■ **O que fazer**: Edite o trecho sobre a base cartográfica de "É importante separar" até "minoria na organização." e reescreva essa parte substituindo "geoprocessamento" por "mapeamento".

■ **Trecho**:
☆ ☆ ☆ ☆ ☆

Figura 1 – Mapa Temático de Uso do Solo
Figura 2 – Imagem de Satélite de Alta Resolução
Manutenção da Base Cartográfica
Para auxiliar o planejamento e tomada de decisão de forma ágil e precisa é necessário manter uma base cartográfica atualizada, integrada e de fácil acesso, conforme mostra a figura 3.
Figura 3 – O processo de manutenção da Base Cartográfica
O processo pode ser dividido em 2 etapas:
Atualização: consiste na coleta de dados (GPS, sensoriamento remoto, Aerofotogrametria, aquisição de bases prontas, etc.) e no processamento e atualização das informações em um banco de dados corporativo. Necessita de especialistas GIS para a execução;
Consulta: consiste no uso da informação previamente cadastrada, preferencialmente com o auxílio de mapas prontos, realizado pelos usuários finais, que não possuem conhecimentos específicos de GIS.
É importante separar o usuário especialista – que conhece de Cartografia, ferramentas GIS, edição de bases cartográficas, GPS e sensoriamento remoto, dentre outras tecnologias – do usuário final, seja do nível operacional ou estratégico. Muitos projetos de geoprocessamento fracassam justamente por não levar em conta esse detalhe, já que os especialistas são minoria na organização.

☆ ☆ ☆ ☆ ☆

■ **Os dados**:
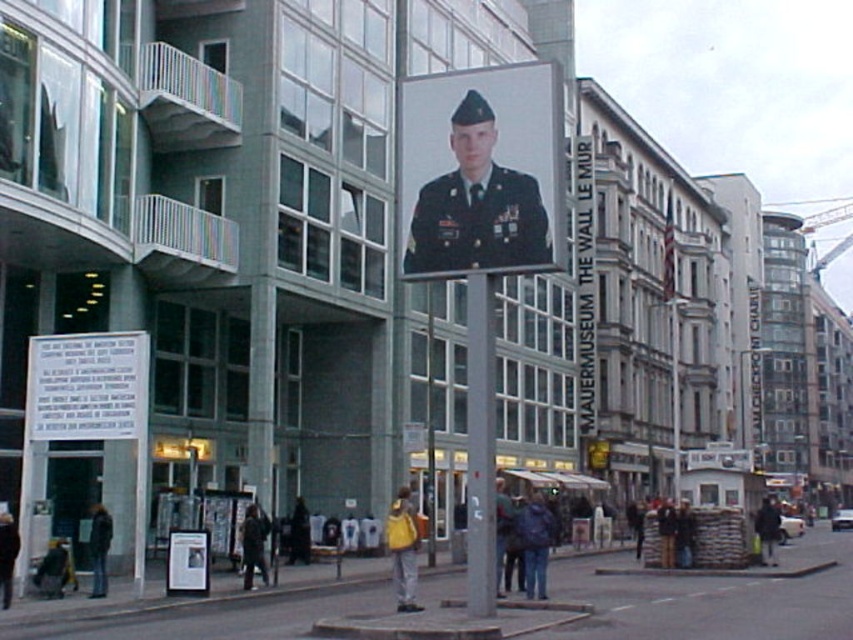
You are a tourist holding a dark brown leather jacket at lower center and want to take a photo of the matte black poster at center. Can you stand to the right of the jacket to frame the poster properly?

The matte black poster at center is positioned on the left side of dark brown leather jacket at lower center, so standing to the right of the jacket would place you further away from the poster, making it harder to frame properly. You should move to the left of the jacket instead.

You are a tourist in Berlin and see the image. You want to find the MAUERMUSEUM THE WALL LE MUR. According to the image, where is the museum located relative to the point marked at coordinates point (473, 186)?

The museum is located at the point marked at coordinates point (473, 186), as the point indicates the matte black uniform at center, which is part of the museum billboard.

☆ ☆ ☆ ☆ ☆

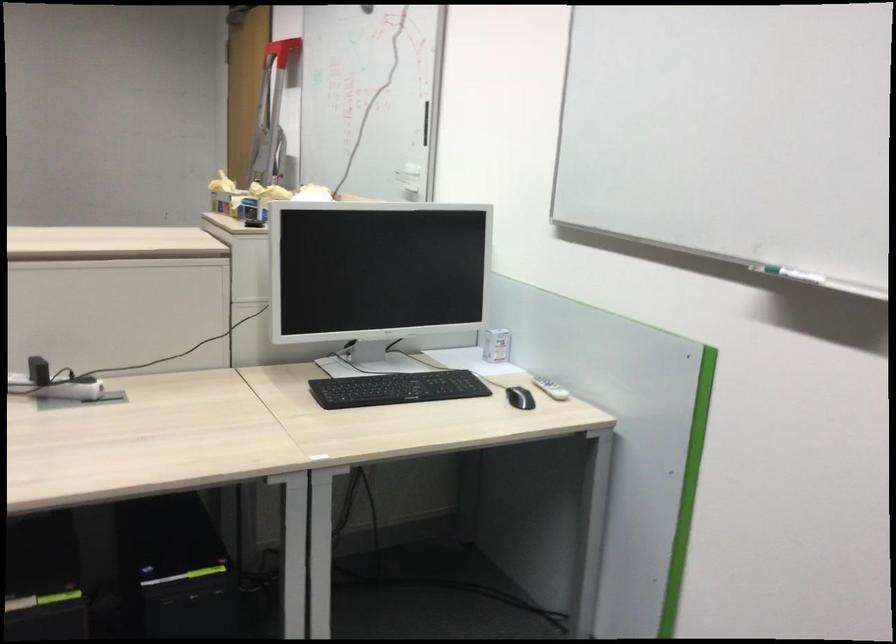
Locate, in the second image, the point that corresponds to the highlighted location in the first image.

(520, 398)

☆ ☆ ☆ ☆ ☆

■ **Resposta**:
É importante separar o usuário especialista – que conhece de Cartografia, ferramentas GIS, edição de bases cartográficas, GPS e sensoriamento remoto, dentre outras tecnologias – do usuário final, seja do nível operacional ou estratégico. Muitos projetos de mapeamento fracassam justamente por não levar em conta esse detalhe, já que os especialistas são minoria na organização.